INFORMATION SHOWN ::
|---|

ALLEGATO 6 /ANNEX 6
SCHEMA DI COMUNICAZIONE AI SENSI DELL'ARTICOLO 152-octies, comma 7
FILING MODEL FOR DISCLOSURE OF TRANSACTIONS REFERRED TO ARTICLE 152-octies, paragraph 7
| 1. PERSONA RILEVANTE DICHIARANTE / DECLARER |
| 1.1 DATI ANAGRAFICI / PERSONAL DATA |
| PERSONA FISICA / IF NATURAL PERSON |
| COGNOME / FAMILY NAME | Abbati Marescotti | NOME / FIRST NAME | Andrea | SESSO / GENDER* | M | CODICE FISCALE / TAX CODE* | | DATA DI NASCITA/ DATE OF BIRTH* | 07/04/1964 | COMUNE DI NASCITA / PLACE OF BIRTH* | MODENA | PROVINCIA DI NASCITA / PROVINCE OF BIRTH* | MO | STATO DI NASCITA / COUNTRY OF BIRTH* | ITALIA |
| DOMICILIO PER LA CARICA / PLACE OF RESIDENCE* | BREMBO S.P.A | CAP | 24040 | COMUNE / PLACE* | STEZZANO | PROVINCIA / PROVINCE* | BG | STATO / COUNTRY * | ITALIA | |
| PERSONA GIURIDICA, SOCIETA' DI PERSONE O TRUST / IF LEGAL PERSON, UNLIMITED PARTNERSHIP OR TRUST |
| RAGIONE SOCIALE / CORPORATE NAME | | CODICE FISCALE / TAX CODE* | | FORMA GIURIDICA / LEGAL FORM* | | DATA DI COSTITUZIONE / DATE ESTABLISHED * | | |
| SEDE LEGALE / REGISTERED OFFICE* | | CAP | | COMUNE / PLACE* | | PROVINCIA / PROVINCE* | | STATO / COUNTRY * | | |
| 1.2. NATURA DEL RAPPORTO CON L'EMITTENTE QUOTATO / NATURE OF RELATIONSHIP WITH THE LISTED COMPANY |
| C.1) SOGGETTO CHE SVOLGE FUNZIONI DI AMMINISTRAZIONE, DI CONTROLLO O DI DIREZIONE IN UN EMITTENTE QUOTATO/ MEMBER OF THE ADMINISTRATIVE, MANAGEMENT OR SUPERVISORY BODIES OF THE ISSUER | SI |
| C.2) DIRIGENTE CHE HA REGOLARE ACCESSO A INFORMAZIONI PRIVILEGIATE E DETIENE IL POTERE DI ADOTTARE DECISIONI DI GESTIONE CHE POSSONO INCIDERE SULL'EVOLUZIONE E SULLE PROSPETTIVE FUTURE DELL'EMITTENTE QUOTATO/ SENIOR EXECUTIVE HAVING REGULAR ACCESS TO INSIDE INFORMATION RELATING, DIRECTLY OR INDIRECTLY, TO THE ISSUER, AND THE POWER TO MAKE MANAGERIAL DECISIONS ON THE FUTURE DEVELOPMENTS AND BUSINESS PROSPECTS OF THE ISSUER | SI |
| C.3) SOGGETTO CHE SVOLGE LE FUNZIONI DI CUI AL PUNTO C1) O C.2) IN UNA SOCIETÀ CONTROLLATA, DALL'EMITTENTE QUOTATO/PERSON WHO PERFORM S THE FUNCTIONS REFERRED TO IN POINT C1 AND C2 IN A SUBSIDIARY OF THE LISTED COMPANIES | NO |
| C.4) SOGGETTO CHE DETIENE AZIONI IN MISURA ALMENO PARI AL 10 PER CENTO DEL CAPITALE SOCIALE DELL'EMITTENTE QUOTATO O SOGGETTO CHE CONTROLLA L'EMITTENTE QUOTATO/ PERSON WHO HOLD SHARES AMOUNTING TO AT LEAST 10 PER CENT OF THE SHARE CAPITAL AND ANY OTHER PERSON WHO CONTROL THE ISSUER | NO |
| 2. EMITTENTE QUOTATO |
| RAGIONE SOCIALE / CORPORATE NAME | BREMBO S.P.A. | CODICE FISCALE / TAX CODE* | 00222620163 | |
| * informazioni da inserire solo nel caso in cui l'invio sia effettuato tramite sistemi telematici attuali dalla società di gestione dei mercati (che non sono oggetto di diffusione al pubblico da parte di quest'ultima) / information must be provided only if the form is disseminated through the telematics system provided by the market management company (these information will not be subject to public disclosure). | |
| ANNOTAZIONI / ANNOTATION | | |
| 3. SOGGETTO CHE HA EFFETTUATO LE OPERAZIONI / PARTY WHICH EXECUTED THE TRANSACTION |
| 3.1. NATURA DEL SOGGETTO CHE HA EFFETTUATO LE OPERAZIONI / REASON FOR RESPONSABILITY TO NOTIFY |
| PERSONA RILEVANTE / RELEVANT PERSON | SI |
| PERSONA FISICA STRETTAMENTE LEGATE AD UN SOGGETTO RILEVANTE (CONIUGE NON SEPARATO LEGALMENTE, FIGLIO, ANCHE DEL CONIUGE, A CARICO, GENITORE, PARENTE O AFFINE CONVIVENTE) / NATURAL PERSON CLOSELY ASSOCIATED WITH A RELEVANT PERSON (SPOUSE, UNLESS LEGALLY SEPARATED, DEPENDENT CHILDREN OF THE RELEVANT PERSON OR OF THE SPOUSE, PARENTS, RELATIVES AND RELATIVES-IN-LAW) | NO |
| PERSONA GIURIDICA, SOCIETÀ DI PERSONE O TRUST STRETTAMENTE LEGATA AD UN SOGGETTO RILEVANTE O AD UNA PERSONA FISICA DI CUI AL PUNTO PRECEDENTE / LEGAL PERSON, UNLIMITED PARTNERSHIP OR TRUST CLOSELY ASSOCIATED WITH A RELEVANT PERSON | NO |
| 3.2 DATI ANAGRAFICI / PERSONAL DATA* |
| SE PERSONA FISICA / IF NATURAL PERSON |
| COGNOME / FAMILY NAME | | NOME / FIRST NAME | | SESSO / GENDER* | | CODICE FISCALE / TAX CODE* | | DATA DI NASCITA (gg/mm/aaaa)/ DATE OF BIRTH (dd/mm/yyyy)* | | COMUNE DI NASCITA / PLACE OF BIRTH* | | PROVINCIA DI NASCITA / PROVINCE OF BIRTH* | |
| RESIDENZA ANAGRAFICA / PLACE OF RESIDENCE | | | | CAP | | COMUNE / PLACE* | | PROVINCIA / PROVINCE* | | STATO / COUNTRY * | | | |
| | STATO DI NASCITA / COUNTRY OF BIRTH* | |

|---|

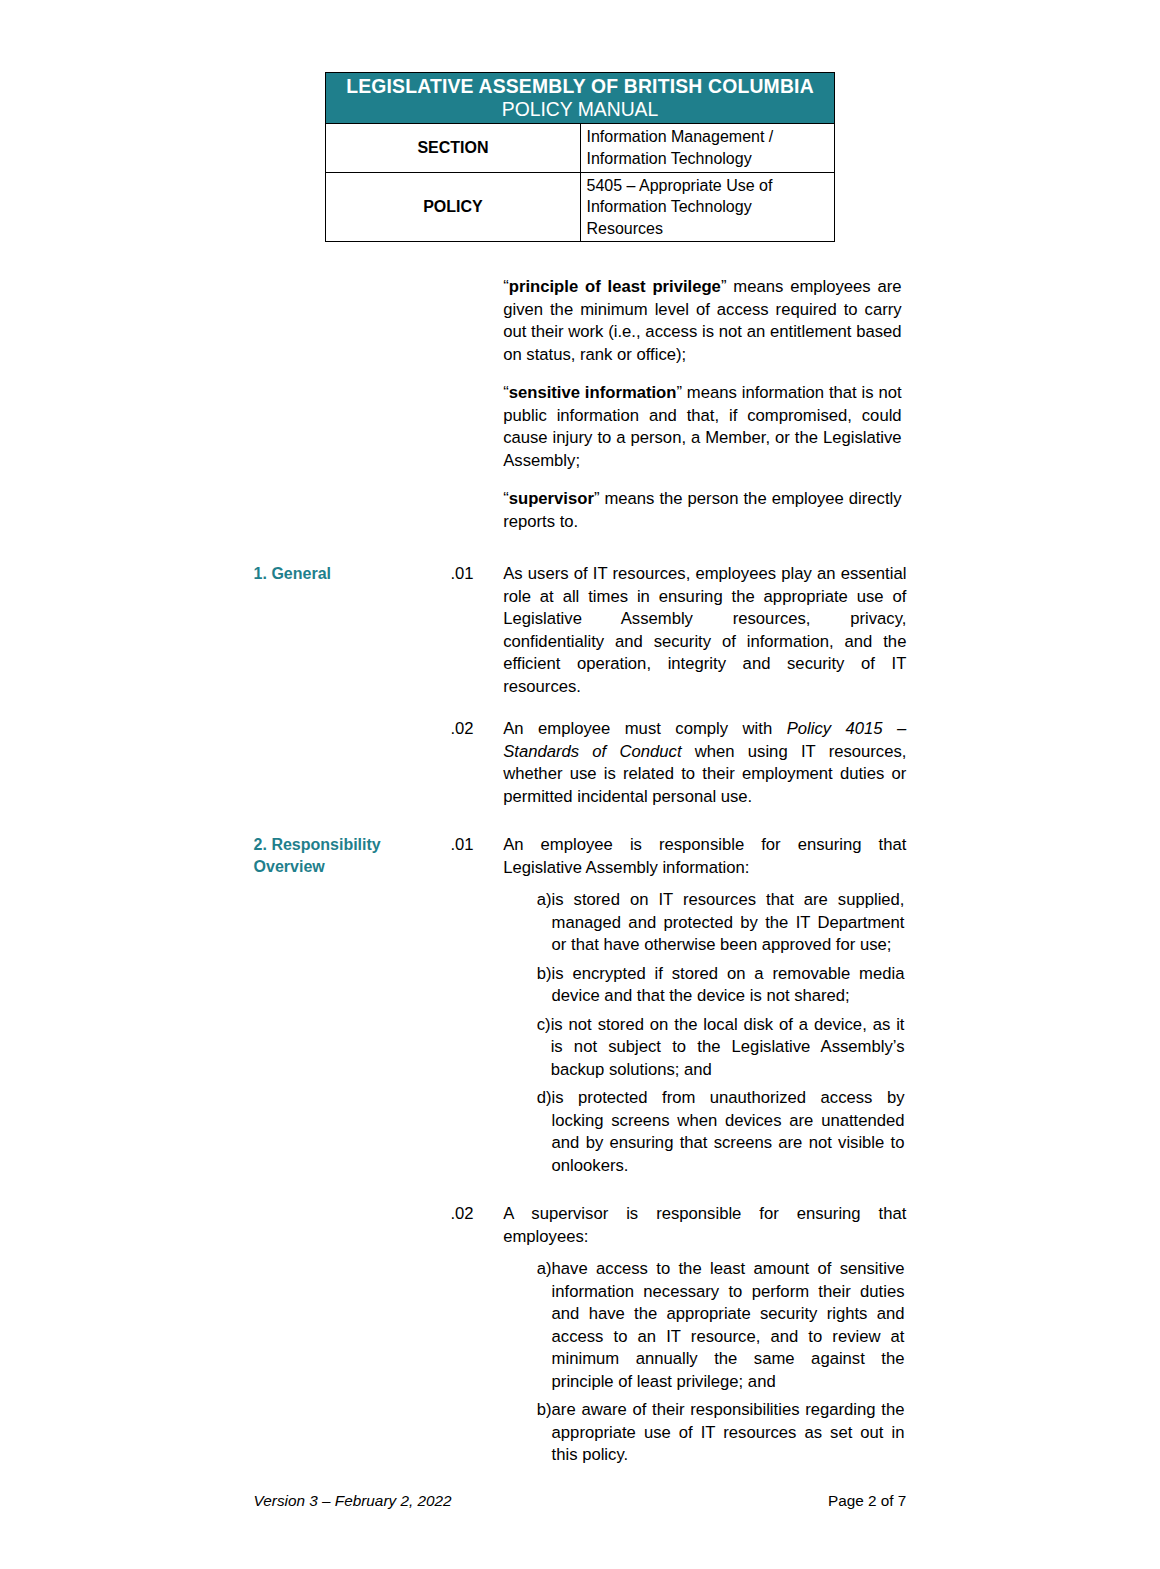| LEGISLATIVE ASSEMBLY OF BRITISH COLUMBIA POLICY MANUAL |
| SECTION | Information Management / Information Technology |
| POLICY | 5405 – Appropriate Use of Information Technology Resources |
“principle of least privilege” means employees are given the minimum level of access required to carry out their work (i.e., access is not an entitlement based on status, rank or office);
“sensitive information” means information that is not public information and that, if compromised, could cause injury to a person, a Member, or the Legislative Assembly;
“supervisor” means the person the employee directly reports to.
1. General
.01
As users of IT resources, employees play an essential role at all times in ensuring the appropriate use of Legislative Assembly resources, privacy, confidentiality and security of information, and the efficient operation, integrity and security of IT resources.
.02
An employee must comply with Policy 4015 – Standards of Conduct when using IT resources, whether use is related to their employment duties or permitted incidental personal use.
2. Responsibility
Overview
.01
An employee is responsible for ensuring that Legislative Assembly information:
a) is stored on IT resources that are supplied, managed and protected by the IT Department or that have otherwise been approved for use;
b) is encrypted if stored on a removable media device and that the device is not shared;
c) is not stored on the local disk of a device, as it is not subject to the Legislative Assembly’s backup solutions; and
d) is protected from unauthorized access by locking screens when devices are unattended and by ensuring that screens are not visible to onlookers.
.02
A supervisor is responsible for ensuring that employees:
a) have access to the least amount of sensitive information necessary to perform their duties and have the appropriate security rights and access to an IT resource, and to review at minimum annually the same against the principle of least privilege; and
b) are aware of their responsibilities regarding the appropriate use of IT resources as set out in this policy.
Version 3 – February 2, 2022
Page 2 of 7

|---|

EXERCISE :: In the records above, collect each line with "REFERRED".

ANSWER TO THIS PROBLEM ::
FILING MODEL FOR DISCLOSURE OF TRANSACTIONS REFERRED TO ARTICLE 152-octies, paragraph 7
| C.3) SOGGETTO CHE SVOLGE LE FUNZIONI DI CUI AL PUNTO C1) O C.2) IN UNA SOCIETÀ CONTROLLATA, DALL'EMITTENTE QUOTATO/PERSON WHO PERFORM S THE FUNCTIONS REFERRED TO IN POINT C1 AND C2 IN A SUBSIDIARY OF THE LISTED COMPANIES | NO |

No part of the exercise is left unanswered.